• **Consignes**
**a.** Recopiez fidèlement le passage de l'article sur l'Atlas de l'énergie qui commence par « Selon un communiqué » et se poursuit jusqu'à « 12 mai 2021. ».
**b.** Reprenez l'article sur l'Atlas de l'énergie juste après sa dernière phrase et rédigez-en la suite.

• **Texte de l'exercice**

• • • •

« L’Atlas de l’énergie dans l’espace UEMOA » officiellement lancé

0

Ce qui était dans l’air depuis belle lurette est désormais officiel. En effet, l’Union économique et monétaire ouest africaine (UEMOA) et l’Institut de la Francophonie pour le développement durable (IFDD), un organe subsidiaire de l’Organisation internationale de la Francophonie (OIF) ont annoncé avoir officiellement lancé « l’Atlas de l’énergie dans l’espace UEMOA » qui se veut « un portrait énergétique des huit pays de l’Union ».

Selon un communiqué transmis à la presse, cet atlas auquel sont associés neuf dépliants réunissant les statistiques énergétiques complémentaires sera présenté lors d’un séminaire en ligne qui se tiendra le 12 mai 2021.

• • • •

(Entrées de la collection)
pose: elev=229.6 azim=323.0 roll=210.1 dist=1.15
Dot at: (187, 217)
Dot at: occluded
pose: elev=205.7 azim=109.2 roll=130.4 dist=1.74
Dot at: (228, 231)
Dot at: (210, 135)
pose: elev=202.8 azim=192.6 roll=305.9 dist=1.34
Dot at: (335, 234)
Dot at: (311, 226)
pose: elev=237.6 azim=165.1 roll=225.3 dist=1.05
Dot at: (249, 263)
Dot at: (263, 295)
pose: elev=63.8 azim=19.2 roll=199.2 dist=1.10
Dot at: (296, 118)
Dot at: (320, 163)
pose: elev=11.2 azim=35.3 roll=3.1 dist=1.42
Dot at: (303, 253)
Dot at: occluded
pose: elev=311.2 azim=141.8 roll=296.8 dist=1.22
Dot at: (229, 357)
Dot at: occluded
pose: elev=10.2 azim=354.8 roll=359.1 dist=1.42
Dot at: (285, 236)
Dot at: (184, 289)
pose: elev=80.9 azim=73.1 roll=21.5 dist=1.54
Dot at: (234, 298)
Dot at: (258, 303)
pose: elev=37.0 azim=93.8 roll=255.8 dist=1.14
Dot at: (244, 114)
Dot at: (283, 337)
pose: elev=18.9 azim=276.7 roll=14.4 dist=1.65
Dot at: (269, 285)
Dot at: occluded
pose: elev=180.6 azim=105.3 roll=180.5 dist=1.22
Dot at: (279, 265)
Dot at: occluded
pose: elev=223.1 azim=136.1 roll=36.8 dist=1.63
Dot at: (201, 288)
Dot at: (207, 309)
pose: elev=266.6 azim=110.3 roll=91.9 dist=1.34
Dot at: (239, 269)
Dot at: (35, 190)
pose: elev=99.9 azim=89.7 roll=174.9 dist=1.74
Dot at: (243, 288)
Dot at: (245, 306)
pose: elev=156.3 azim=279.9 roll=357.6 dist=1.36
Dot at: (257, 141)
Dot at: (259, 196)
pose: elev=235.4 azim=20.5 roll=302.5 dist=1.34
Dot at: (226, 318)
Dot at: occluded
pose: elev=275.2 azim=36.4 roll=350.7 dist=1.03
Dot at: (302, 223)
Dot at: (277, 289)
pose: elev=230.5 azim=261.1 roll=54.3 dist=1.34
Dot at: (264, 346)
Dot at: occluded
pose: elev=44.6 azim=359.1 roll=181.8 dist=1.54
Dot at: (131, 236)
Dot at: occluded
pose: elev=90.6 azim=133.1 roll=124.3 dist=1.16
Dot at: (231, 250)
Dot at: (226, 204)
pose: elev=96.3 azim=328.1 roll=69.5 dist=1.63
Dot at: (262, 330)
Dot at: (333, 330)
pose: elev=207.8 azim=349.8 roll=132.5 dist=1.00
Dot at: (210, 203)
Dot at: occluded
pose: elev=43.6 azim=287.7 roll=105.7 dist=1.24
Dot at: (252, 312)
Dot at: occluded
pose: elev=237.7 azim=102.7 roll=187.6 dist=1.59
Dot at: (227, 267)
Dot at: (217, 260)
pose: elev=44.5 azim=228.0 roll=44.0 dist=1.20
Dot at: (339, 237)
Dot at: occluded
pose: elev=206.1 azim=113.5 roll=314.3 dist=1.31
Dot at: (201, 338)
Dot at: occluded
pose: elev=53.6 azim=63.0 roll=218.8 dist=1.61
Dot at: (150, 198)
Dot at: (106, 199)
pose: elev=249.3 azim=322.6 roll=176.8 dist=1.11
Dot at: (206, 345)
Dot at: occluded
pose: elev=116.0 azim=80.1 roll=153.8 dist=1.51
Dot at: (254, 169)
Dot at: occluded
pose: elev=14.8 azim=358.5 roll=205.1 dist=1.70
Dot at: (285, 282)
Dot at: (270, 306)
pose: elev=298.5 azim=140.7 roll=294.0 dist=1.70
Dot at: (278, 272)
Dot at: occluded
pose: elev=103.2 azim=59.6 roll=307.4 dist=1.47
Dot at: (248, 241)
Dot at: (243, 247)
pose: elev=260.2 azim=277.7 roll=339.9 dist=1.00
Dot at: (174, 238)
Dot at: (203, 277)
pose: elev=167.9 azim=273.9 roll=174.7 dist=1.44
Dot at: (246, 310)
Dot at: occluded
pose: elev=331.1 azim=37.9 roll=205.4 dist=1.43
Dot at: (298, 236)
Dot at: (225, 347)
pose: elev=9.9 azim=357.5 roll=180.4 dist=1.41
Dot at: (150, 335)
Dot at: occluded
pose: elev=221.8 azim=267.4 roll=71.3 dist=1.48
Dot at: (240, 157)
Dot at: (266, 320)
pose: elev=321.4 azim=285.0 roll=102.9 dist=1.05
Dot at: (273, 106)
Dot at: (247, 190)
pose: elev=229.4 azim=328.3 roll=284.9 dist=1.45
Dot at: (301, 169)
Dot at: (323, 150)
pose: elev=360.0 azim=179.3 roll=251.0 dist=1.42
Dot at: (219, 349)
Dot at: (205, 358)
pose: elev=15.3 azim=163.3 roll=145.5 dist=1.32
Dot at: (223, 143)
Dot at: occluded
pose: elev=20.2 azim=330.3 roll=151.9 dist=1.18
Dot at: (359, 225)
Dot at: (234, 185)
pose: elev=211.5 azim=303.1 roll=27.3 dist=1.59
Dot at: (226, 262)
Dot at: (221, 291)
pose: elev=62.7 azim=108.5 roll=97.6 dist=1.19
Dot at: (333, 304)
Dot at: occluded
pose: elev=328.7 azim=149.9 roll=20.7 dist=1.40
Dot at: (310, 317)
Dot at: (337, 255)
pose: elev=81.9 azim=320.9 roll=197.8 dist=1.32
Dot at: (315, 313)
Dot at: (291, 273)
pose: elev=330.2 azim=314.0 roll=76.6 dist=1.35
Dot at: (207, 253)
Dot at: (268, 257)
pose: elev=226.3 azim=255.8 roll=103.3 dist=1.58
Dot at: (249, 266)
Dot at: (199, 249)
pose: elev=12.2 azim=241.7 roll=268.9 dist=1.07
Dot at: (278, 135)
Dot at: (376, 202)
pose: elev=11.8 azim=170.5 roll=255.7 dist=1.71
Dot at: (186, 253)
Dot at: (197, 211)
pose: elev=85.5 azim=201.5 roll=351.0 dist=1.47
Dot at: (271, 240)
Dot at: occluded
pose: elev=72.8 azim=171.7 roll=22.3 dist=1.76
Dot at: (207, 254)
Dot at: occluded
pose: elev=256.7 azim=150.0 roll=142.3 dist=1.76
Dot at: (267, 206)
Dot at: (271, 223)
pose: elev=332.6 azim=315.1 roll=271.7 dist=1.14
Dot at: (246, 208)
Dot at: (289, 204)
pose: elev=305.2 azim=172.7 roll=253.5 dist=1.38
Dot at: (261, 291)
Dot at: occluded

• • • •

• **Réponses aux consignes**
**a.**
Selon un communiqué transmis à la presse, cet atlas auquel sont associés neuf dépliants réunissant les statistiques énergétiques complémentaires sera présenté lors d’un séminaire en ligne qui se tiendra le 12 mai 2021.

**b.**
Cette initiative « s’inscrit dans le cadre d’un partenariat visant l’optimisation et la pérennisation du Système d’Information Energétique (SIE-UEMOA) initié en 2014, par lequel l’IFDD accompagne la Commission de l’UEMOA, en qualité de maître d’ouvrage délégué », a rappelé la source citée plus haut.

Le document ajoute que le Système d’Information Énergétique (SIE-UEMOA), un programme initié en 2014 est « un outil permettant à l’UEMOA de suivre en temps réel l’évolution des statistiques énergétiques de ses États membres (Bénin, Burkina Faso, Côte d’Ivoire, Guinée-Bissau, Mali, Niger, Sénégal et Togo) ».

Le projet SIE-UEMOA qui s’appuie sur « une commune base de données statistique » est « un moyen efficace de connaître la situation globale de l’énergie sous toutes ses caractéristiques et d’en suivre l’évolution dans les huit États membres, aux fins de l’identification claire et précise des potentialités énergétiques ».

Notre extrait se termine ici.